P | x | y | s | t | l | equation |
---|---|---|---|---|---|---|
1 | -2 | -2 | 0 | 0 | 0 | (1) |
0 | 4 | 2 | 1 | 0 | 8 | (2) |
0 | 2 | 6 | 0 | 1 | 28 | (3) |
- Now the fun bit. Pick a column, any column, so long as the top number is negative (please note that you can't use l) For the sake of the example I'm going to use x, but if you're bored you can use y just to be different (if you have a lot of columns to choose from I'd recommend starting at the left, makes life easier).
- For each row (for which the number in your chosen column is positive) divide the number in the l column by the number in your chosen column.
- For the row which gave the smallest value, ring the number in your chosen column. (In my example it would be 4) This number is called the pivot.
- At this point you need to draw a line in your tableau so you can write in the first iteration. Leave a line for equation 4 and divide (2) by the pivot (in this case 4) then write that into the space for (5)
- You now need to make all the values in the x column (apart from your pivot line) equal to 0. You do this by combining appropriate multiples of the pivot with the original equation for each line.
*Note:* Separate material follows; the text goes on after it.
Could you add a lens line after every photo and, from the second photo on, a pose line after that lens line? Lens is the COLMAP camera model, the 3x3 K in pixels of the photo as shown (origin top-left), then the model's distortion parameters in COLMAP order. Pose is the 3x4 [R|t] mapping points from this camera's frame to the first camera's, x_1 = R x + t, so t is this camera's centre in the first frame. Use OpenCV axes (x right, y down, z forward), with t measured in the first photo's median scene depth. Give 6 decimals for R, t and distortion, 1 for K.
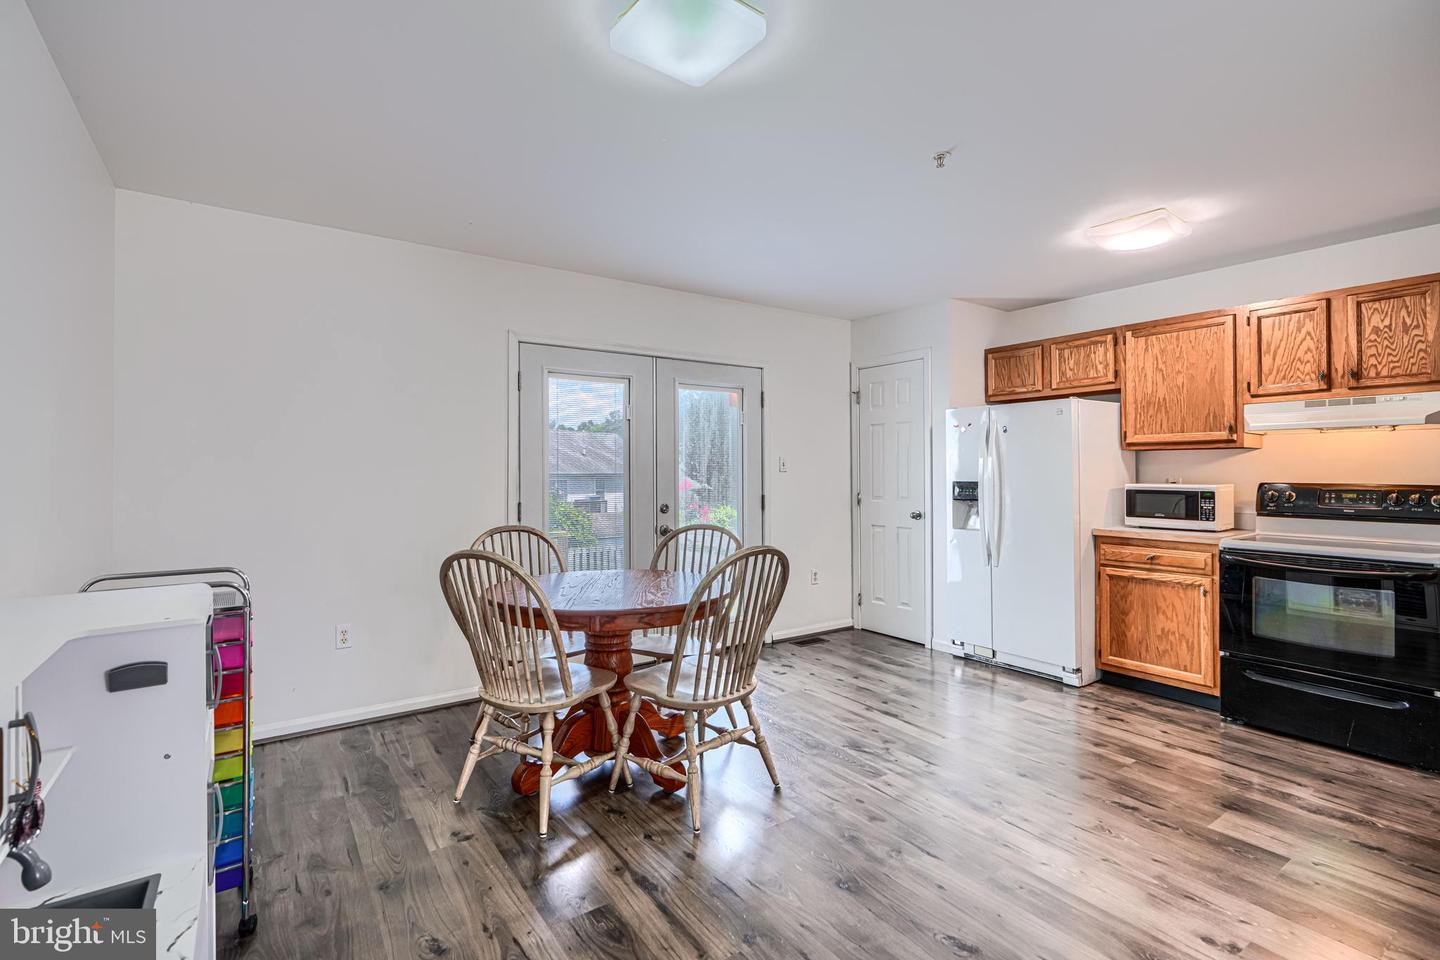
lens RADIAL K [[651.5, 0, 714.3], [0, 651.5, 468.9], [0, 0, 1]] dist [-0.003379, 0.001382]
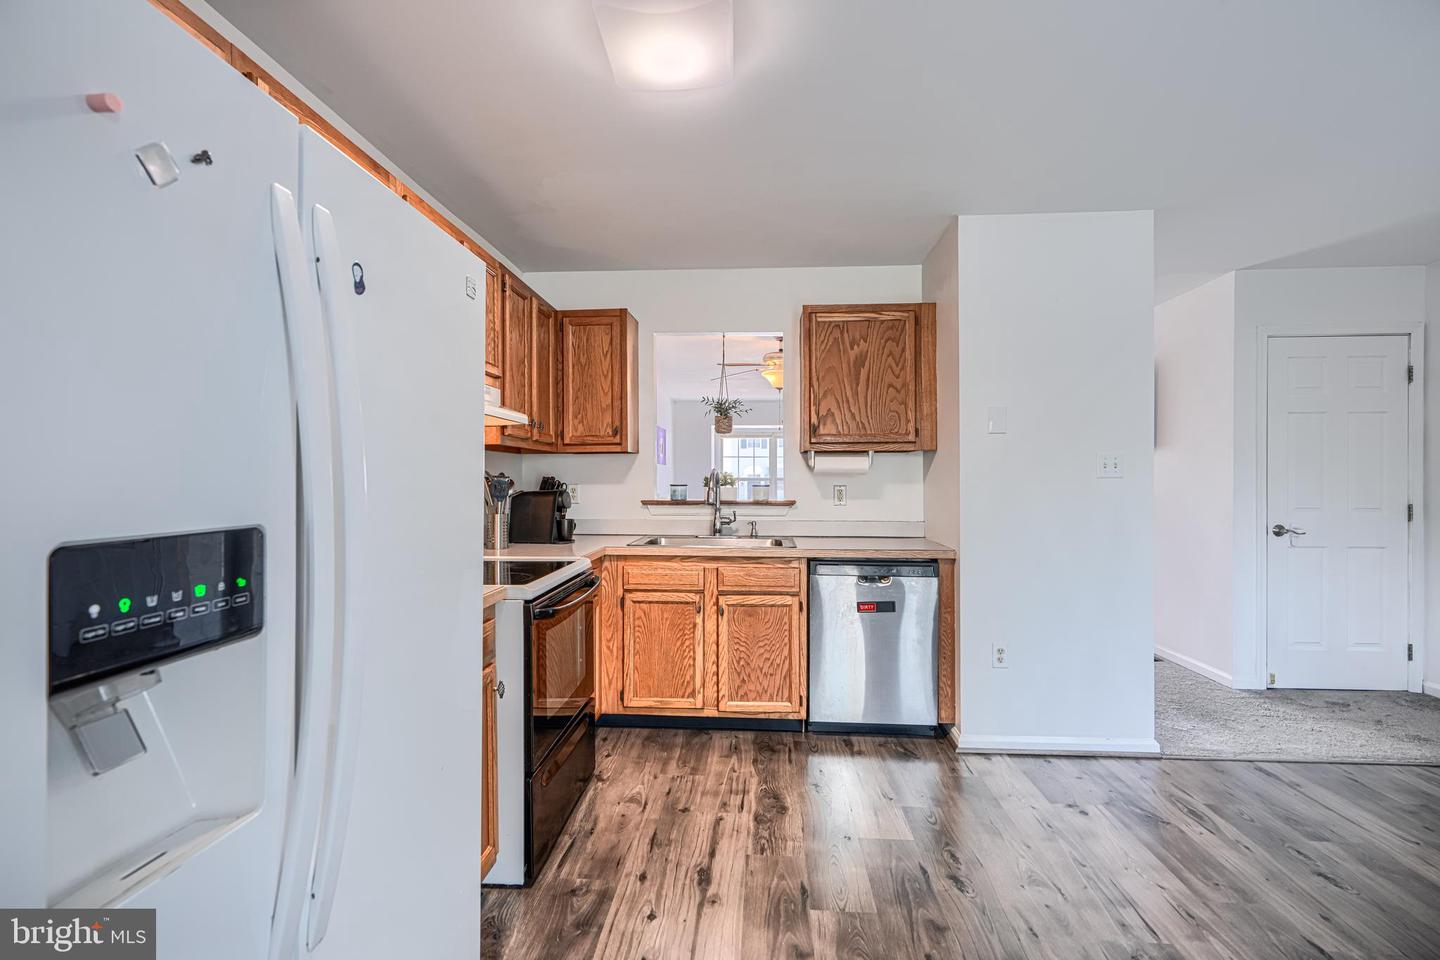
lens RADIAL K [[651.5, 0, 712.6], [0, 651.5, 476.6], [0, 0, 1]] dist [-0.003379, 0.001382]
pose [[-0.780075, 0.002728, 0.625680, 0.246347], [-0.001439, 0.999980, -0.006154, 0.008659], [-0.625684, -0.005701, -0.780055, 1.254376]]
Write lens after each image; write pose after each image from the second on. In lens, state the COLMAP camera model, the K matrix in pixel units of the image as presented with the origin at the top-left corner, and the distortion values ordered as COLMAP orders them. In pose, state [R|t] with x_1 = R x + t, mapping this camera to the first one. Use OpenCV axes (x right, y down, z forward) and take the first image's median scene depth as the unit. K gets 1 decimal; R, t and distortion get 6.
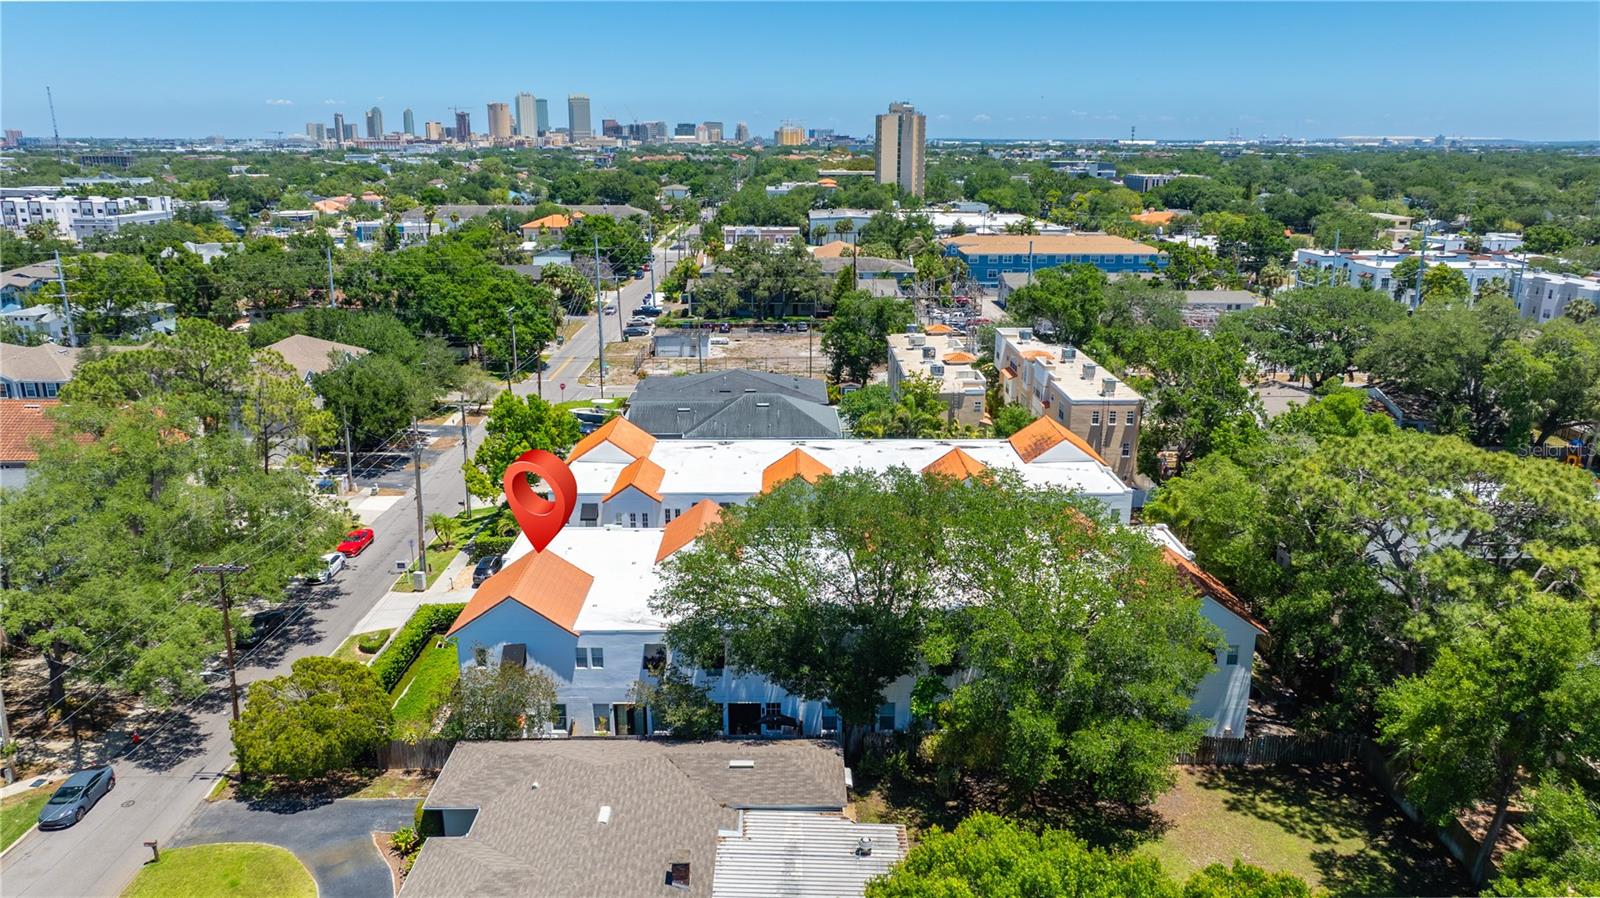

For example (4)=(1)+0.5(2) Once you have done this your tableau should look like this:
P | x | y | s | t | l | equation |
---|---|---|---|---|---|---|
1 | -2 | -2 | 0 | 0 | 0 | (1) |
0 | 4 | 2 | 1 | 0 | 8 | (2) |
0 | 2 | 6 | 0 | 1 | 28 | (3) |
1 | 0 | -1 | 0.5 | 0 | 4 | (4)=(1)+0.5(2) |
0 | 1 | 0.5 | 0.25 | 0 | 2 | (5)=(2)/4 |
0 | 0 | 5 | -0.5 | 1 | 24 | (6)=(3)-0.5(2) |
- If you still have negative numbers on your top row (not including column l) repeat steps 6-8 until all your top row are positive. Once this is the case you have completed your simplex problem.
- You read the solution of your simplex problem very simply. Ignore the slack variables. The last (l) column (of the final iteration) contains the values for the function (P) and non-zero variables.
Tips
- Once you can use Simplex just be happy that you can use it and go boast to all your friends who can't. Never under any circumstances try to write a wikiHow about it.
Warnings
- The name is deceptive. Simplex is not simple. Normally, it is a graduate level subject in the field Operations Research, though some exam boards also include it in the A-level maths module D2.
- Real life uses of the simplex algorithm are very important to business (their answers can save millions) but they are also huge and are only done on computers.
- May result in large amounts of stress. In graduate school the simplex algorithm is done manually by students just once. From then on it's done on computers.
- It is very easy to make mistakes and very hard to find them. Don't rush Simplex!
- Only apply to situations where decimal quantities make sense. A third of a volleyball or half a horse doesn't make sense.
- The "answer" should sometimes be rejected on political, social or psychological grounds. Linear programming is applied to developing countries in designing the "mix" of industries in the economy. An "answer" of a single industry or agricultural crop for a country is deficient on stability grounds.
Things You'll Need
- A pen/pencil
- Paper
- Ruler
- Calculator (unless you're very good with numbers)